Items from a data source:
/---

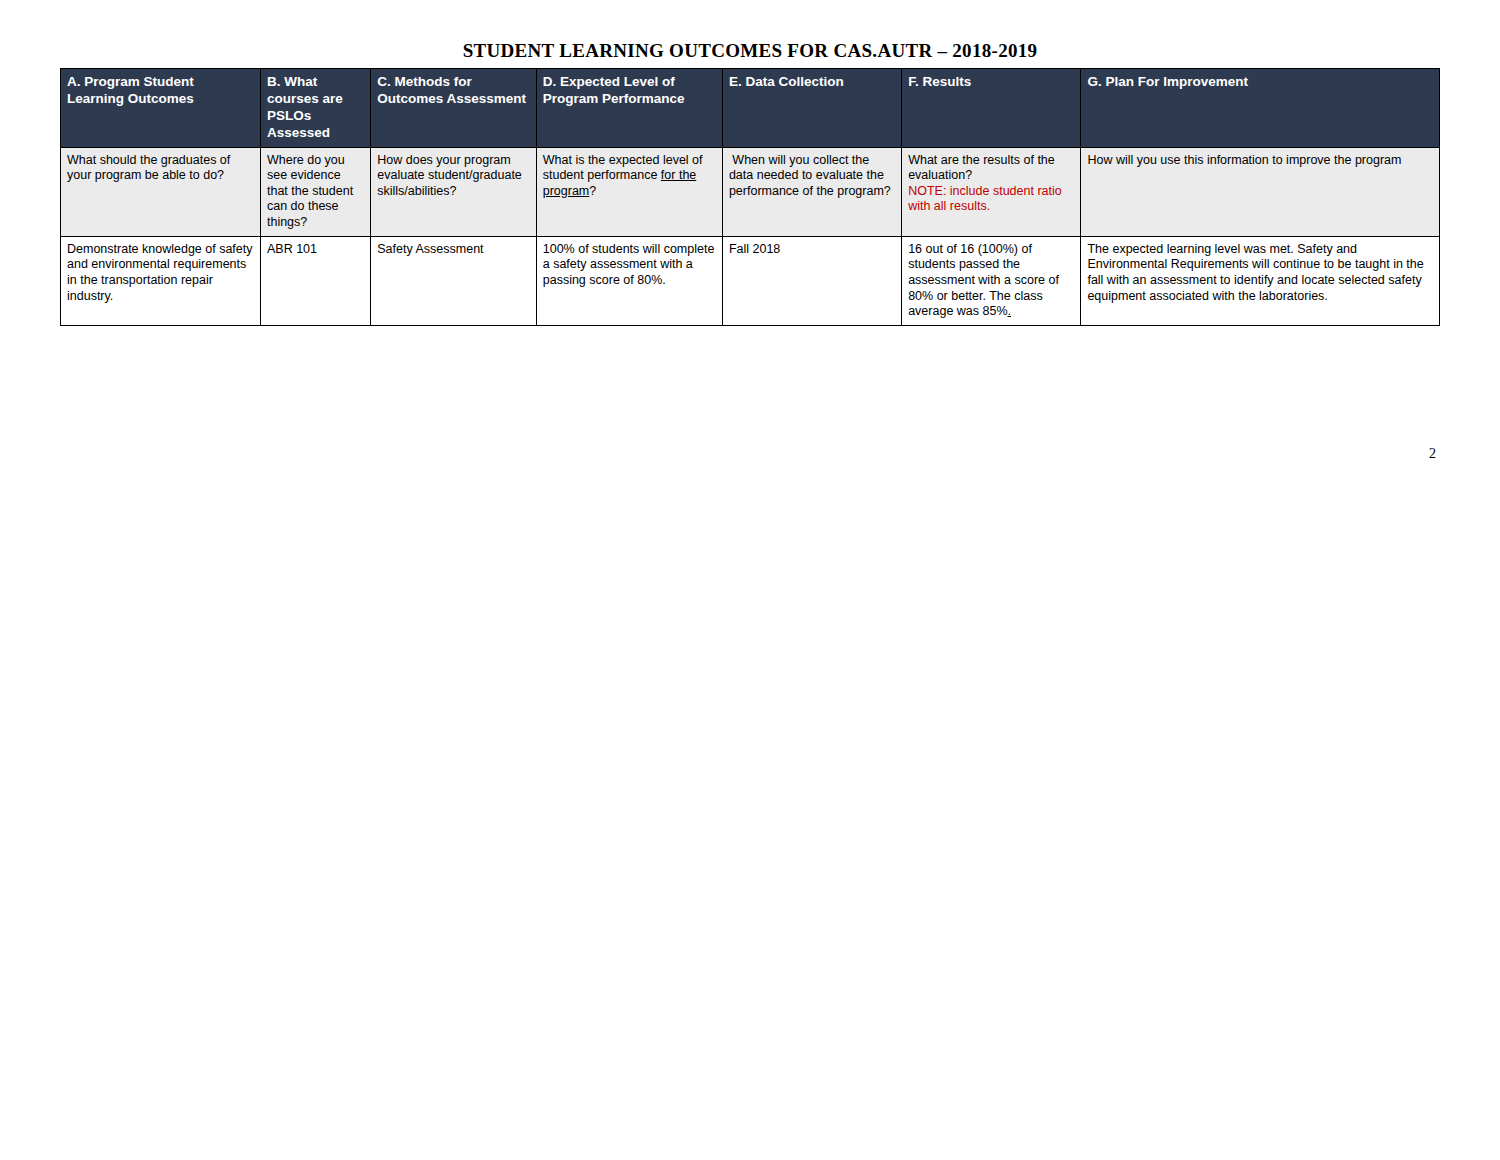STUDENT LEARNING OUTCOMES FOR CAS.AUTR – 2018-2019
| A. Program Student Learning Outcomes | B. What courses are PSLOs Assessed | C. Methods for Outcomes Assessment | D. Expected Level of Program Performance | E. Data Collection | F. Results | G. Plan For Improvement |
| --- | --- | --- | --- | --- | --- | --- |
| What should the graduates of your program be able to do? | Where do you see evidence that the student can do these things? | How does your program evaluate student/graduate skills/abilities? | What is the expected level of student performance for the program ? | When will you collect the data needed to evaluate the performance of the program? | What are the results of the evaluation? NOTE: include student ratio with all results. | How will you use this information to improve the program |
| Demonstrate knowledge of safety and environmental requirements in the transportation repair industry. | ABR 101 | Safety Assessment | 100% of students will complete a safety assessment with a passing score of 80%. | Fall 2018 | 16 out of 16 (100%) of students passed the assessment with a score of 80% or better. The class average was 85% . | The expected learning level was met. Safety and Environmental Requirements will continue to be taught in the fall with an assessment to identify and locate selected safety equipment associated with the laboratories. |
2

\---

EXERCISE = Set down the records above exactly as written, beginning with the first line and ending with the line that contains "the program |", and do not include pictures.

RESULT FOR THIS TASK =
STUDENT LEARNING OUTCOMES FOR CAS.AUTR – 2018-2019
| A. Program Student Learning Outcomes | B. What courses are PSLOs Assessed | C. Methods for Outcomes Assessment | D. Expected Level of Program Performance | E. Data Collection | F. Results | G. Plan For Improvement |
| --- | --- | --- | --- | --- | --- | --- |
| What should the graduates of your program be able to do? | Where do you see evidence that the student can do these things? | How does your program evaluate student/graduate skills/abilities? | What is the expected level of student performance for the program ? | When will you collect the data needed to evaluate the performance of the program? | What are the results of the evaluation? NOTE: include student ratio with all results. | How will you use this information to improve the program |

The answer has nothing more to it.